Feyerabend en déduit l’aphorisme à quoi souvent l’on résume sa pensée : « Tout est bon. » Caricature qui laisse penser que pour Feyerabend toutes les théories sont bonnes. Il ne s’agit naturellement pas de cela, mais seulement d’affirmer que toutes les méthodes sont bonnes pour arriver au bon résultat.

Feyerabend s’en prend aux méthodologies censées fournir des règles de conduite aux scientifiques. Il reconnaît en Lakatos un frère en anarchie, puisque Lakatos ne propose pas de critère de choix entre différents programmes de recherche.
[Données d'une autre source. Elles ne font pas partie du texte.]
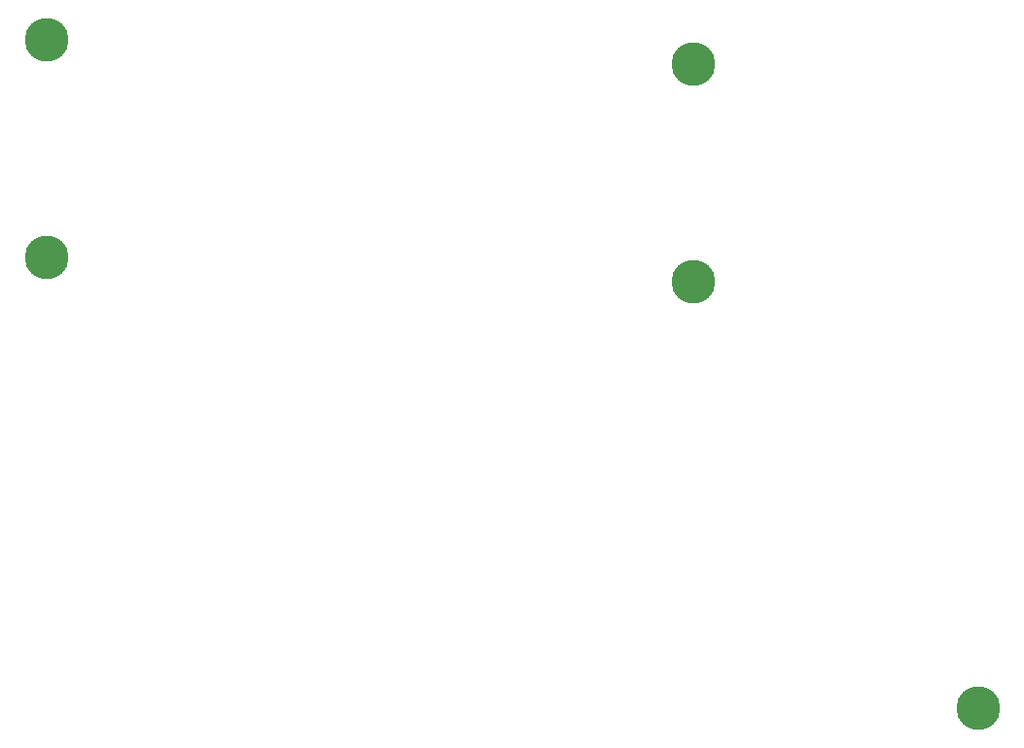
<source format=gbr>
%TF.GenerationSoftware,KiCad,Pcbnew,8.0.3*%
%TF.CreationDate,2024-07-17T09:45:22+02:00*%
%TF.ProjectId,bottom_plate,626f7474-6f6d-45f7-906c-6174652e6b69,rev?*%
%TF.SameCoordinates,Original*%
%TF.FileFunction,Copper,L2,Bot*%
%TF.FilePolarity,Positive*%
%FSLAX46Y46*%
G04 Gerber Fmt 4.6, Leading zero omitted, Abs format (unit mm)*
G04 Created by KiCad (PCBNEW 8.0.3) date 2024-07-17 09:45:22*
%MOMM*%
%LPD*%
G01*
G04 APERTURE LIST*
%TA.AperFunction,ComponentPad*%
%ADD10C,3.800000*%
%TD*%
G04 APERTURE END LIST*
D10*
%TO.P,H1,*%
%TO.N,*%
X36566667Y-41266667D03*
%TD*%
%TO.P,H2,*%
%TO.N,*%
X36566667Y-60266667D03*
%TD*%
%TO.P,H3,*%
%TO.N,*%
X92900000Y-43395000D03*
%TD*%
%TO.P,H4,*%
%TO.N,*%
X92900000Y-62395000D03*
%TD*%
%TO.P,H5,*%
%TO.N,*%
X117702667Y-99556630D03*
%TD*%
M02*

</source>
La notion de hasard figure en bonne place dans les débats scientifique du xxe siècle. Le hasard est-il une composante intrinsèque de la nature ou le simple reflet de notre ignorance sur les mécanismes véritables de la nature ? Il est difficile de comparer d’un point de vue logique les différentes interprétations des théories qui découlent de ces deux hypothèses dans la mesure où elles s’appuient sur des concepts philosophiques différents. Dès lors, nous dit Feyerabend, les théories concurrentes ne peuvent pas être comparées dans leurs structures logiques, elles correspondent à deux visions du monde différentes.
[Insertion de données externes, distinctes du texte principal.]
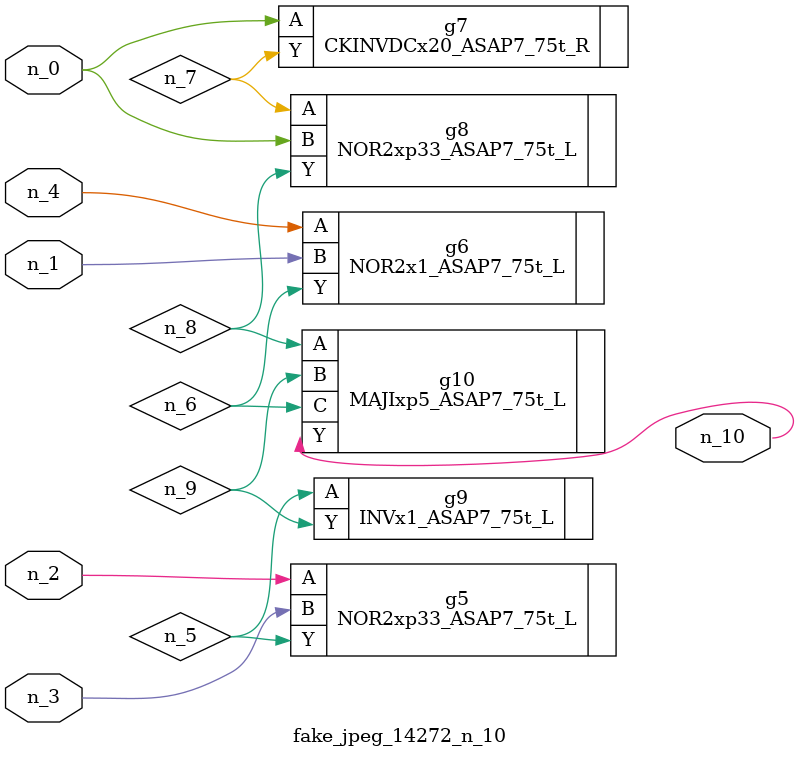
<source format=v>
module fake_jpeg_14272_n_10 (n_3, n_2, n_1, n_0, n_4, n_10);

input n_3;
input n_2;
input n_1;
input n_0;
input n_4;

output n_10;

wire n_8;
wire n_9;
wire n_6;
wire n_5;
wire n_7;

NOR2xp33_ASAP7_75t_L g5 ( 
.A(n_2),
.B(n_3),
.Y(n_5)
);

NOR2x1_ASAP7_75t_L g6 ( 
.A(n_4),
.B(n_1),
.Y(n_6)
);

CKINVDCx20_ASAP7_75t_R g7 ( 
.A(n_0),
.Y(n_7)
);

NOR2xp33_ASAP7_75t_L g8 ( 
.A(n_7),
.B(n_0),
.Y(n_8)
);

MAJIxp5_ASAP7_75t_L g10 ( 
.A(n_8),
.B(n_9),
.C(n_6),
.Y(n_10)
);

INVx1_ASAP7_75t_L g9 ( 
.A(n_5),
.Y(n_9)
);


endmodule
</source>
Cependant, si les théories concurrentes correspondent à des visions du monde différentes, il est néanmoins présomptueux d’en conclure qu’elles ne sont pas comparables. Elles peuvent, en effet, être mises en concurrence au niveau des faits, indépendamment de leur cohérence logique propre. C’est d’ailleurs ce qui s’est souvent passé. On n’imagine pas que la théorie de la relativité se serait imposée si les mesures ne l’avaient pas confirmée contre la mécanique classique. Même si l’on a critiqué plus haut le crédit trop grand que Popper accorde aux faits, on ne peut, d’un revers de main, balayer le fait hors de la science. Aussi ne peut-on suivre Feyerabend lorsqu’il prétend que le choix entre des théories incommensurables est subjectif. Les théories plongent toujours quelques racines dans les faits, dans les mesures ; il existe à ce niveau une zone de rencontre qui permet de les comparer.

Au xxe siècle, le chaos et le hasard ont fait irruption dans la science. La philosophie des sciences a dû s’affirmer pour accompagner cette évolution sans se trouver elle-même rejetée dans ce chaos. On ne sait pas si la science est vraie, mais on peut affirmer tout de même qu’elle s’appuie sur des faits et sur des idées, sur des expériences et sur des paradigmes. On doit également renoncer à démontrer la primauté du fait sur l’idée ou de l’idée sur le fait. L’époque n’est plus aux philosophies fermées mais aux idées complexes, ouvertes, comme aurait dit Gaston Bachelard. Les faits et les idées s’influencent réciproquement, avancent ensemble, cahin-caha. Ainsi marche la connaissance d’un pas d’écrevisse vers un but indéfini.